As a woman over 40, your body follows natural patterns that influence your energy, focus, and well-being. These rhythms—circadian (daily cycles), ultradian (shorter 90–120 minute cycles), and infradian (longer seasonal or lunar cycles)—don’t vanish in midlife. They evolve with you.
Instead of pushing against them, what if we befriended them? Honored them? Flowed with them?
Doing so allows us to create a life aligned with our body’s changing needs, enhancing sleep, productivity, creativity, and resilience.
Culture vs. Nature
Here’s the problem: most of us have been trained to ignore these rhythms. We’ve been culturally conditioned to prize unrelenting productivity—the “I’ll rest when I’m dead” mantra that gets rewarded in workplaces and families alike.
If you charted that expectation, it would look like one long, flat line: wake up, grind urgently all day, collapse into bed. (See the Culturally Rewarded Pattern chart.)
But our bodies aren’t designed that way. In fact, pushing ourselves to perform like machines—ignoring breaks, overriding cues, caffeinating or distracting our way past fatigue—leads to exhaustion, inflammation, and eventual burnout.
By contrast, when we honor our ultradian rhythms, our natural 90–120 minute cycles of effort and recovery, the chart looks more like a wave: rising with focus and energy, then pausing to recover before rising again. (See the Wiring Friendly Pattern chart.)
The difference is striking. One burns us out. The other sustains us.
The Ultradian Key
Our ultradian rhythms are embedded in our DNA. Every day, we cycle through multiple 90–120 minute phases of high energy and focus, followed by dips when our body and brain need to reset.
If you’ve ever found yourself:
in the zone, deeply focused for about an hour,
then suddenly fidgety, distracted, or craving a snack,
…you’ve felt an ultradian rhythm at work. That dip isn’t failure. It’s biology.
Most of us push past it—training ourselves to ignore bathroom breaks, skip meals, or keep typing through brain fog. But here’s the truth: those dips are your body asking for renewal. Honoring them is how we stay vibrant.
Practical Ways to Work With Your Rhythms
Here are a few ways to begin befriending your rhythms in midlife and beyond:
Practice a Morning Minute.
Before leaping out of bed, take one quiet minute to visualize how you’d like your day to flow. Picture yourself alternating between effort and recovery, showing love to your body and brain.Follow the 90-Minute Rule.
Focus for about an hour. If you’re still energized, keep going for another 30-45 minutes. After that—whether you’re “in the zone” or not—take a break.Listen to Your Body’s Cues.

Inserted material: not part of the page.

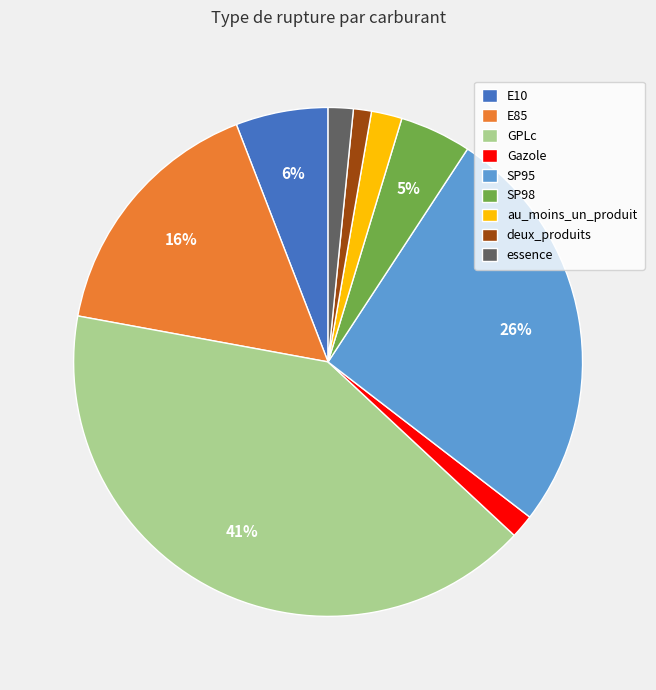

Does any single category account for the majority?

No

Hunger, drooping eyelids, restlessness, even random daydreams are signs your cycle is shifting. Instead of muscling through, step back with compassion.Take an Ultradian Break.
Ideally, 20 minutes. At minimum, five. Step away from screens. Shift gears. If you’ve been sitting, move. If you’ve been rushing, sit down & breathe. Replenish with water. Give your brain and body the reset they’re asking for.
When you return, you’ll find focus restored and creativity unlocked.
Why It Matters in Midlife
For many of us, midlife means reckoning with decades of pushing against our natural wiring. Our bodies keep the score. We carry fatigue, brain fog, or the stubborn memory of years spent “powering through.”
But here’s the invitation: to shift from resistance into flow.
Working with your rhythms is like learning to sail with the wind instead of against it. You move farther, with less strain, and with a surprising amount of joy.
And in this second half of life, isn’t that exactly what we’re after? Not grinding ourselves down, but flowing into a sustainable, creative, well-seasoned way of living.
Befriending Your Rhythms
Befriending your wiring means befriending your rhythms.
Let your circadian cycles shape your days and nights.
Let your ultradian rhythms guide your work and rest.
Let your infradian rhythms connect you to the seasons of nature and the seasons of your life.
This is your appointed time to live aligned with the body you’ve been given—no longer ignoring its wisdom, but honoring its design.
Because when you work with your rhythms instead of against them, you create a life of balance, vitality, and ease.